My original code does this:
$data = file_get_contents($source);
$compressed_data = gzencode($data);
file_put_contents($destination, $compressed_data);
This works fine, and it seemingly supports a lot of different values for $source
and $destination
- including in-memory file systems, stdin/stdout streams, etc.
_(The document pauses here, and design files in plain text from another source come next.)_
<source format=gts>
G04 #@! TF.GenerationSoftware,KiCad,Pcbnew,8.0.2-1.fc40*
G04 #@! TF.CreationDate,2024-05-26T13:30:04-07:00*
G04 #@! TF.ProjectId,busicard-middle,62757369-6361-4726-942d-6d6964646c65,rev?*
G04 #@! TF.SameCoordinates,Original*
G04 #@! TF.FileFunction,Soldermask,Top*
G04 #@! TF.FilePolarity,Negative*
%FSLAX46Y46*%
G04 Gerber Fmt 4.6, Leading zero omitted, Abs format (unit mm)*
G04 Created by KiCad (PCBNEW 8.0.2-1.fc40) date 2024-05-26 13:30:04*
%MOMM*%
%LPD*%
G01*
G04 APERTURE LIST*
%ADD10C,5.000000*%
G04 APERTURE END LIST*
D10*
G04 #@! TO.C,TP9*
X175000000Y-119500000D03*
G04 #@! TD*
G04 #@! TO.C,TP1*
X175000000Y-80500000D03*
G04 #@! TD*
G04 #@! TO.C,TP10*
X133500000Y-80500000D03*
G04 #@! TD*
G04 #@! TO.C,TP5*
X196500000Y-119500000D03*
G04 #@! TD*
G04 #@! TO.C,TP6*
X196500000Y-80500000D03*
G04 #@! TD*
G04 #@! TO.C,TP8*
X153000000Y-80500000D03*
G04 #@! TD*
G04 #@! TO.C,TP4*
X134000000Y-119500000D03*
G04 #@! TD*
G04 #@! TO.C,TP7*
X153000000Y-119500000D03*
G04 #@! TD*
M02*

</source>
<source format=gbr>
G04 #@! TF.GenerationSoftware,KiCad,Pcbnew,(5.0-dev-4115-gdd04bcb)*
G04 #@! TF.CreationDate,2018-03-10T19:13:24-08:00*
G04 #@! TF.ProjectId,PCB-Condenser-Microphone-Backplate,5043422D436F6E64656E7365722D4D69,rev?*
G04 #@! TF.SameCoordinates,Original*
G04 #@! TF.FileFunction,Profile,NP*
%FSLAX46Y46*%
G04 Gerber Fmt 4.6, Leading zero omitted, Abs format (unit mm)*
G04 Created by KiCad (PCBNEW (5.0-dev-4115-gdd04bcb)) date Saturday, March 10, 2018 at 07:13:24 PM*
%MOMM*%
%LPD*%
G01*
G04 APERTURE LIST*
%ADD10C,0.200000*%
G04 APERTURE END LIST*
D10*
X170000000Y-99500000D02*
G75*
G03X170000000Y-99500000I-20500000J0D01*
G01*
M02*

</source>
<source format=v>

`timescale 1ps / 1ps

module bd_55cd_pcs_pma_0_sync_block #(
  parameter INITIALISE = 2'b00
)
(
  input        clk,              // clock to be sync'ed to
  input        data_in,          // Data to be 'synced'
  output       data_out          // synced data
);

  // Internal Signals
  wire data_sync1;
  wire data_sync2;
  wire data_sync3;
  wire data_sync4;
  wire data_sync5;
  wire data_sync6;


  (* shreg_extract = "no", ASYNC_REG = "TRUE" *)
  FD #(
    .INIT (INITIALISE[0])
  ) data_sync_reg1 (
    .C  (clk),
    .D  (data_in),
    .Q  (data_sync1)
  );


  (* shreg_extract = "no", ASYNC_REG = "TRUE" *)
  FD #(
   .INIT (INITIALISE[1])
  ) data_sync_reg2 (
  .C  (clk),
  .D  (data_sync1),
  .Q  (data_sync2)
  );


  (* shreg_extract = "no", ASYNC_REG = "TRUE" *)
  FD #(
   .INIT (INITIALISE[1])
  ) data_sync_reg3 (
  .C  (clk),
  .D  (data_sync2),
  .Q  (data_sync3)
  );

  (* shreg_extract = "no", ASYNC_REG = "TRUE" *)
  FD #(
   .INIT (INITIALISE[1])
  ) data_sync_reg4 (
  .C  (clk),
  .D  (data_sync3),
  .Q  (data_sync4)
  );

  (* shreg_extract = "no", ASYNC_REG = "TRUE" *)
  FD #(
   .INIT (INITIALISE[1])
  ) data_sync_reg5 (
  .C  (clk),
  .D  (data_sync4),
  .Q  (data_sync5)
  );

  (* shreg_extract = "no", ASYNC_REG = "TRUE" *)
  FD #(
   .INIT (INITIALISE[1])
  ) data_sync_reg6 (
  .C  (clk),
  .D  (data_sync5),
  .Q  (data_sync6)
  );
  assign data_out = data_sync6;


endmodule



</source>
However, large files have to be fully loaded into memory, so I'd like to switch this over to a chunked approach.
I've tried the following:
$in = fopen($source, 'rb');
$out = gzopen($destination, 'wb');
while (!feof($in)) {
gzwrite($out, fread($in, 4096));
}
But this gives me an error with stream wrappers (such as https://packagist.org/packages/mikey179/vfsstream): gzopen(): cannot represent a stream of type user-space as a File Descriptor
.
Also tried the following:
$in = fopen($source, 'rb');
$out = fopen($destination, 'wb');
stream_filter_append($out, 'zlib.deflate', STREAM_FILTER_WRITE, -1);
while (!feof($in)) {
fwrite($out, fread($in, 4096));
}
But the resulting output doesn't appear to be valid GZIP (missing header maybe?)
Finally I tried this:
$in = fopen($source, 'rb');
$out = fopen('compress.zlib://' . $destination, 'wb');
while (!feof($in)) {
fwrite($out, fread($in, 4096));
}
But (unsurprisingly) this failed if $destination
already had a wrapper (such as php://stdin
or the vfs://
mentioned above).
There has to be a way to do this, but searching hasn't turned up any examples for it.
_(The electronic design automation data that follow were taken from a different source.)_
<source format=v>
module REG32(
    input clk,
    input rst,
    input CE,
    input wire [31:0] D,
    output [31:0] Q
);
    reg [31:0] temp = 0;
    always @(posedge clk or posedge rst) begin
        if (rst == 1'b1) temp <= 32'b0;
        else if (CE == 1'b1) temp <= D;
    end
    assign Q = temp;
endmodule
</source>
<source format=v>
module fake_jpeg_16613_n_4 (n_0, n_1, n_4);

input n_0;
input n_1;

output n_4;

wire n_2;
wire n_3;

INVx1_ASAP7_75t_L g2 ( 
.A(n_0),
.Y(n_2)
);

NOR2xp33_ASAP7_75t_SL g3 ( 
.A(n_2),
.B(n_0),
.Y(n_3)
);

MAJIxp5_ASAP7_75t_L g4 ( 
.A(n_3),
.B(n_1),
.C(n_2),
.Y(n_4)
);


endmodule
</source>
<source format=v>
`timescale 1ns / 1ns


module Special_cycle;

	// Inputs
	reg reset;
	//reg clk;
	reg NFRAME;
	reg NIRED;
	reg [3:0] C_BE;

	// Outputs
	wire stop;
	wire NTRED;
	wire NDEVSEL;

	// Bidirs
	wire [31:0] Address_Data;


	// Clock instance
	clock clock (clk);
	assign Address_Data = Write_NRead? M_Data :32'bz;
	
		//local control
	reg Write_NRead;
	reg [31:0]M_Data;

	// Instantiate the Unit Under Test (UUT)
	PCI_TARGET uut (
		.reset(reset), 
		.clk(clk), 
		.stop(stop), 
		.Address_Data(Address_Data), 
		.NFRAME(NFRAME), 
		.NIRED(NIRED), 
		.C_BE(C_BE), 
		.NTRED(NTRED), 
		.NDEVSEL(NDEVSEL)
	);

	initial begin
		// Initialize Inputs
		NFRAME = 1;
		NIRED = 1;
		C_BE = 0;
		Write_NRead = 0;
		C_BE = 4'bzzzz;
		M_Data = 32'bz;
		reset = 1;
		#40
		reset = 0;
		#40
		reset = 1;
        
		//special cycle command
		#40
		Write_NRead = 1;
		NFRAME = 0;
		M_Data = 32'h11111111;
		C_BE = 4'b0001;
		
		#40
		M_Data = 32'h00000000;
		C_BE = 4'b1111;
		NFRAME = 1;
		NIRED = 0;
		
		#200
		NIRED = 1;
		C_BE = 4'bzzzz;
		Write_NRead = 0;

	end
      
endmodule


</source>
I have now reimplemented the specification for the GZip header and footer, which is the only thing missing when using stream_filter_append()
with zlib.deflate
(second solution above).
The (minimal) header consists of ten bytes as defined by https://www.rfc-editor.org/rfc/rfc1952#page-6:
1F 8B // gzip format
08 // deflate compression
00 // flags
00 00 00 00 // four bytes for the file's mtime, zero if inapplicable or after 2038
00 // more flags
03 // operating system (03 for linux)
The footer consists of eight bytes: Four bytes for the CRC32 checksum of the uncompressed payload, and four bytes for the byte length of the payload (modulo 2^32).
The CRC32 presents a further problem here, because PHP doesn't provide a way to calculate it without loading the entire payload into memory, which we are trying to avoid.
I instead reimplemented Mark Adler's crc32_combine
algorithm for using the CRC32 checksum of two strings (and the second string's length) to calculate the CRC32 checksum of their concatenation: https://github.com/madler/zlib/blob/v1.2.11/crc32.c#L372
This allows updating the CRC32 as each chunk is loaded and compressed.